The VM-GenerationID (or VM Gen ID) is a 128-bit value, held in the hypervisor, that represents the current generation of a VM's state. As long as a VM continues to move forward in time, uninterrupted, the VM Gen ID doesn't change. If the VM is rolled back in time—either from an image-based restore or from applying a snapshot—the ID is changed. This ID is mapped to an address in memory in the VM so that it's available to applications running in the VM at all times. How does a DC know if its VM Gen ID has changed? When a Server 2012 DC is initially promoted (or upgraded), it stores the value of the VM Gen ID identifier in the msDS-GenerationID attribute on the DC’s computer object in its copy of AD during DC installation. Whenever the DC reboots or processes a transaction (e.g., updating an attribute), it compares the current value of the VM Gen ID in memory with the value stored in AD. If they're different, the VM has rolled back in time and the DC must take certain measures to preserve integrity. The VM Gen ID is hypervisor-independent, and other hypervisor manufacturers (i.e., VMware) are building this capability into their products.
If a VM rollback has been detected, the DC performs two actions to prevent USN rollback: It resets the AD database's invocationID and dumps its local Relative Identifier (RID) pool. Resetting the invocationID (the version number of the local database) is the same action that is triggered if a normal restore process is run against the DC, and other mechanisms kick in to ensure that the DC has the latest updates from the other DCs it replicates with (including ones it created itself) but no longer has knowledge of due to the rollback. The RID pool is a collection of several hundred RIDs (part of the domain-unique SID) allocated to the DC by the RID master, to create SIDs when new security principals are created on the DC. Dumping the RID pool and requesting a new allocation from the RID master ensures that duplicate SIDs aren't created in the domain. Note that this doesn't get you out of regular backups, though!

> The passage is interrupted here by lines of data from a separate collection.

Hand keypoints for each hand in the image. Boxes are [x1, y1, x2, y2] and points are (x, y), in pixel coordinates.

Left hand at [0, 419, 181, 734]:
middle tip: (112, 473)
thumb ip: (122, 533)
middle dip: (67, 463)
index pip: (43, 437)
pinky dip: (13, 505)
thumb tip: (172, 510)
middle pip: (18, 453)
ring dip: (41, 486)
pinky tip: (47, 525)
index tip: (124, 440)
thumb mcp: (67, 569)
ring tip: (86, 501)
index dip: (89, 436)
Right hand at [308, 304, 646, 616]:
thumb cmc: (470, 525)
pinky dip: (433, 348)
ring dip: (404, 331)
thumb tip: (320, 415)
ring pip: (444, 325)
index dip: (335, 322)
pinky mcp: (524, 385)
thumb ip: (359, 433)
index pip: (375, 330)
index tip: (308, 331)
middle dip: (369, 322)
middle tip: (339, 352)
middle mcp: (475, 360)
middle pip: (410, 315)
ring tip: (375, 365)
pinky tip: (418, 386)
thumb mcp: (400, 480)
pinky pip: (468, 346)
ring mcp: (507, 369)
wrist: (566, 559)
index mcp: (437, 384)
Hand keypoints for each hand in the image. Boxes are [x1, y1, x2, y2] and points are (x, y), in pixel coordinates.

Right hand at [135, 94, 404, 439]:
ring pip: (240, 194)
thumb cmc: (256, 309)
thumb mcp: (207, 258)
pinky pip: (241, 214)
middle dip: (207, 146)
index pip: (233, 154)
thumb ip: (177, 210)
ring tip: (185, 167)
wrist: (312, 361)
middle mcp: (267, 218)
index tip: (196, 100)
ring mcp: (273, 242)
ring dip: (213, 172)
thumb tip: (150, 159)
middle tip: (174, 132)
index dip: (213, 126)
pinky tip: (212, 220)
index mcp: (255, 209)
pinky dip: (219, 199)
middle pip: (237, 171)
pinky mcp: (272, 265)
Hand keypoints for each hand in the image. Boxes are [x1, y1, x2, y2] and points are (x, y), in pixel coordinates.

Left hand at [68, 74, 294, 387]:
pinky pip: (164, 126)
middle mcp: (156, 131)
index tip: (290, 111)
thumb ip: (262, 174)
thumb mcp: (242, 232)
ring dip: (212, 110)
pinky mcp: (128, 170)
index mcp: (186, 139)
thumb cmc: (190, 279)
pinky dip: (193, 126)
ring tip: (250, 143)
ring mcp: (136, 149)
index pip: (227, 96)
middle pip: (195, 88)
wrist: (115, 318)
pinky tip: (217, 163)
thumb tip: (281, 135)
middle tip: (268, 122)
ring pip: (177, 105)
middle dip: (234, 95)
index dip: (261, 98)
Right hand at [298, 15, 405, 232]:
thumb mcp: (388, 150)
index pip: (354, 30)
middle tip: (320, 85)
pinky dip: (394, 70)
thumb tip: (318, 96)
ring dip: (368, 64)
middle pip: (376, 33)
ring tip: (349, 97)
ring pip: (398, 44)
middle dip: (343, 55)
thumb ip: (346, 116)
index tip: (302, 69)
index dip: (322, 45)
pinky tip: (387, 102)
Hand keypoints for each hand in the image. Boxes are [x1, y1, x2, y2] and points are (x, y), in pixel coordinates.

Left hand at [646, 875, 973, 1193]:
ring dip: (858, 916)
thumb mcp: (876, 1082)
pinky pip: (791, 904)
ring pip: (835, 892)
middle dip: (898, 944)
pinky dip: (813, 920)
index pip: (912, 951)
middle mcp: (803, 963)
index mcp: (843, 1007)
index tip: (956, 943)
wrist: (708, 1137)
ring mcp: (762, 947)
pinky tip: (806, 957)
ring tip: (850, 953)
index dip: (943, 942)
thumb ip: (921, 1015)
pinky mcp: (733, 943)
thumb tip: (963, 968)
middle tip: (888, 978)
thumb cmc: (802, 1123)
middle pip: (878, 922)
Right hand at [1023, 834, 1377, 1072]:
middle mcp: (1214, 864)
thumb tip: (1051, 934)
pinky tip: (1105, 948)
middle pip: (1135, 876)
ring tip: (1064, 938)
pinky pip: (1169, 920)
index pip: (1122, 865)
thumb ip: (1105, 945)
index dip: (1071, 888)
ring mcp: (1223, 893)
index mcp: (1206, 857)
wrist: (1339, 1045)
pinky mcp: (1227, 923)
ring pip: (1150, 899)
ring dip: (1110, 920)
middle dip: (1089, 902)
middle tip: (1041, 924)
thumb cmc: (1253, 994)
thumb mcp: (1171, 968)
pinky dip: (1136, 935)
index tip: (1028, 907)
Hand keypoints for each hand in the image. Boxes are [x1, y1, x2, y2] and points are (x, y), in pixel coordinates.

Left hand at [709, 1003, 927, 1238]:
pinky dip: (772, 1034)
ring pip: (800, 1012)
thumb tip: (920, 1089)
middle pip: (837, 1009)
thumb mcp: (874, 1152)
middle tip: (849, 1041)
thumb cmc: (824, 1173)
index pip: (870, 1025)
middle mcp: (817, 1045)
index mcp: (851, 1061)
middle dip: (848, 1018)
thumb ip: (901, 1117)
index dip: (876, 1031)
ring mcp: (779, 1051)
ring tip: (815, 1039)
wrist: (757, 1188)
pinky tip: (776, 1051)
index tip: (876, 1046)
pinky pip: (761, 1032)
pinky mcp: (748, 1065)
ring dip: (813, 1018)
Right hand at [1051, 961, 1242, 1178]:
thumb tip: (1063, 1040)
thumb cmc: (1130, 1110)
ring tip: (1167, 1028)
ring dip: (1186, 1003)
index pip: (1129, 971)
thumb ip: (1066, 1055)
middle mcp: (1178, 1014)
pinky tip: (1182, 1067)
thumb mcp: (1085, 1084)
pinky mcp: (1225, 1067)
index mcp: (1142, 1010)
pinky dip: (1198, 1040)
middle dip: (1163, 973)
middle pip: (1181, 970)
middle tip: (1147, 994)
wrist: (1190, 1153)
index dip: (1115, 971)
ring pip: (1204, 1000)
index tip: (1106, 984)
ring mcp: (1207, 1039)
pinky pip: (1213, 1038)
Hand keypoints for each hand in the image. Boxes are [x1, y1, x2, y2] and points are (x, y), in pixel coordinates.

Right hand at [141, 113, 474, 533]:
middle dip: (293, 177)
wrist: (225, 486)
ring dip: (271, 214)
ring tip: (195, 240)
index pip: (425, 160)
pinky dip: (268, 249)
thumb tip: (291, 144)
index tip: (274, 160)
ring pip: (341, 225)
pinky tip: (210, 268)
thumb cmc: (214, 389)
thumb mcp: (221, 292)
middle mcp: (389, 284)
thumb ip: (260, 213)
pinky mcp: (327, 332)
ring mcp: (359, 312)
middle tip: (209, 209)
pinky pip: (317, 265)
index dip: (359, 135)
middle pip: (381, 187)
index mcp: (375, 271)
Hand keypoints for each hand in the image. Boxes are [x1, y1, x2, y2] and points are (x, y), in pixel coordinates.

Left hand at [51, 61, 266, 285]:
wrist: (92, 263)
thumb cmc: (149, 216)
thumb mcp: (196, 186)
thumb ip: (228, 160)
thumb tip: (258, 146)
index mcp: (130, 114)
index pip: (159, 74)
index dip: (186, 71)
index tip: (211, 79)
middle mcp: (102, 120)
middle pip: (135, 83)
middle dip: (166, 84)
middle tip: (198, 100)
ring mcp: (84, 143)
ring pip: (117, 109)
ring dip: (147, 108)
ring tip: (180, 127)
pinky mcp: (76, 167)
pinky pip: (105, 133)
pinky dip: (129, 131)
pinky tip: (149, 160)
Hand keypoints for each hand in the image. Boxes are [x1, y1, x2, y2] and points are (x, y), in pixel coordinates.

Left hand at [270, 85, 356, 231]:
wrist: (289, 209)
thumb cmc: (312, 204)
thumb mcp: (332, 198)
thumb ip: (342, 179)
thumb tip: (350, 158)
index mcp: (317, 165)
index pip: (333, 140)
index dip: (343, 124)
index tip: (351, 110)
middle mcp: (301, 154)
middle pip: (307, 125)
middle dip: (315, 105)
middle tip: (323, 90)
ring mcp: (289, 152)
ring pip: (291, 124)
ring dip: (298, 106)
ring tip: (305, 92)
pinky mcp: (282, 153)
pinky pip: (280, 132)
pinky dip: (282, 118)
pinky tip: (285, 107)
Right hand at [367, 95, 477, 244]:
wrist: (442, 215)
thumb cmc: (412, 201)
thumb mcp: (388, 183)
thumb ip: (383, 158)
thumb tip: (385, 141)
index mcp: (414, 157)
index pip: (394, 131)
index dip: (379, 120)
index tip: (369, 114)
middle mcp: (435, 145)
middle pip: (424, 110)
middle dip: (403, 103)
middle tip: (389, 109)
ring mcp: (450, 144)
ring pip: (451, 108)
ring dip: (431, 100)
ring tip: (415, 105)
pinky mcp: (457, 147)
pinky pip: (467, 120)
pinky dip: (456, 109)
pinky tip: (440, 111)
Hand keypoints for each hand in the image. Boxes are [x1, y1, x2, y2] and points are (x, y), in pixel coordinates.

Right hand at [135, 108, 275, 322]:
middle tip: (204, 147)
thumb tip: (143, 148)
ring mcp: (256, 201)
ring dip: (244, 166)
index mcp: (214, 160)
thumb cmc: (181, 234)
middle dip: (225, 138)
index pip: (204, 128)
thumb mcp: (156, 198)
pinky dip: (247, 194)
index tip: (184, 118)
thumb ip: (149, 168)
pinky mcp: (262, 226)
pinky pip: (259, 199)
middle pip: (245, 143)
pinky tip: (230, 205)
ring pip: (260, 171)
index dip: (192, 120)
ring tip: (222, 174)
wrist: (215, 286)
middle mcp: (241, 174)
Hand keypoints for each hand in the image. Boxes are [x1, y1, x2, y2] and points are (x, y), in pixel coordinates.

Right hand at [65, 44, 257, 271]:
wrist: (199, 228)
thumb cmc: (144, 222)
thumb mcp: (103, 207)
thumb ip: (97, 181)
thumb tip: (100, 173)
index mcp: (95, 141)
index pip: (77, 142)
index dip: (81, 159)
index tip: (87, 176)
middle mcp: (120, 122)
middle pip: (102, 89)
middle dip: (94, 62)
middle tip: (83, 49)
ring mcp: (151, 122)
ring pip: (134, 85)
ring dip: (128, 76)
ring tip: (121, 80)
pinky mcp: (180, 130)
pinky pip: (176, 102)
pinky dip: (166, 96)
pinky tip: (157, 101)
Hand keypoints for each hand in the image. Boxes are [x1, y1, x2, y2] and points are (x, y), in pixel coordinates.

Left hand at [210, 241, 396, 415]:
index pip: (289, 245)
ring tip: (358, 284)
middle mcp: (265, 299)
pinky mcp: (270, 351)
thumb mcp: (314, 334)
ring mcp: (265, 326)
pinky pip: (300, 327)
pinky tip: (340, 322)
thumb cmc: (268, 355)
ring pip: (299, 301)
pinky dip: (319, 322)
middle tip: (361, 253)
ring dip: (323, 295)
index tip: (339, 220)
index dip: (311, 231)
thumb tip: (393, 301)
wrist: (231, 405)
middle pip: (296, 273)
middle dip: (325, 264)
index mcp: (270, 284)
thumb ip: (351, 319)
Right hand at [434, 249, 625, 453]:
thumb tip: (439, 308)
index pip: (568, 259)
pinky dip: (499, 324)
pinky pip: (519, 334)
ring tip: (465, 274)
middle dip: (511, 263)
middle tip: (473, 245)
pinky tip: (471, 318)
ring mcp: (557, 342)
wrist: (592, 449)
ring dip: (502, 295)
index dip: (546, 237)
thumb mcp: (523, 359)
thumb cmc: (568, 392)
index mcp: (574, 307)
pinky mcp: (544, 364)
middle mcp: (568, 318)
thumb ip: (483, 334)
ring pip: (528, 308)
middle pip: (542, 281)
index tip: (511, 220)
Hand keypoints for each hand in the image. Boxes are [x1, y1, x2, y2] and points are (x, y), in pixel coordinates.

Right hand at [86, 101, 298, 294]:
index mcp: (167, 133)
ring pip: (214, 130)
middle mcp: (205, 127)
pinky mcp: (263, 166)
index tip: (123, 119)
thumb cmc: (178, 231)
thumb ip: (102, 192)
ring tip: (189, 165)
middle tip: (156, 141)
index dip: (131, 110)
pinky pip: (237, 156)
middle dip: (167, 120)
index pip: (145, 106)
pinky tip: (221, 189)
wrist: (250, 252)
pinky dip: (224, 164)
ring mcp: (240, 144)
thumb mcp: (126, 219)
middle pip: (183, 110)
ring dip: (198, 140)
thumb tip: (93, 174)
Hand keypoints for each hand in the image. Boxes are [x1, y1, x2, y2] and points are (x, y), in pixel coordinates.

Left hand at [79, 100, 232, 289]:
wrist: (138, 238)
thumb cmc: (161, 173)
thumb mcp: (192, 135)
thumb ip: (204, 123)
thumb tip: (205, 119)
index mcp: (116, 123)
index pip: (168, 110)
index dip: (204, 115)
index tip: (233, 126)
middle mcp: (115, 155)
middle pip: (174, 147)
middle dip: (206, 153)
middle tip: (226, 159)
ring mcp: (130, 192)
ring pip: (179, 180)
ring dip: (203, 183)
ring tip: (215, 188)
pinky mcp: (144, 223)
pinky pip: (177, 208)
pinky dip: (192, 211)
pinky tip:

So technologically, AD will be fully virtualizable, although as of this writing the Microsoft AD team hasn't quite decided whether they're going to make it official. But do you want to virtualize AD entirely? You must remember to look at the big picture before you decide. The modern datacenter has (or certainly will have, going forward) layers and layers of abstraction between the AD service and the all-too-fallible hardware. Remember the "eggs in one basket" principle: Look at each layer below your service, work through the possible failure scenarios at each layer and how they’ll affect your service, and plan your service configuration accordingly. For example, you should consider running more than one virtualization solution for some critical parts of your infrastructure so that an issue with one solution (e.g., a bad driver in the VMware ESXi kernel, or an issue causing the Hyper-V parent partition to crash) isn't a single point of failure for your service. Or your VMs, though on different hosts and using different virtualization products, are all stored on a single SAN. If the only way to mitigate one scenario is to have a few physical DCs, so be it! When the virtualization team objects, point out (probably to their second-level management) that the cost of maintaining a few physical boxes is trivial compared with the risk of your entire corporation being unable to log on in the morning.
Server 2012's Active Directory Domain Service (AD DS) has given you one less worry to keep you awake at night. But as with any new capability, you need to look at it in the context of your infrastructure and decide how you can best use it.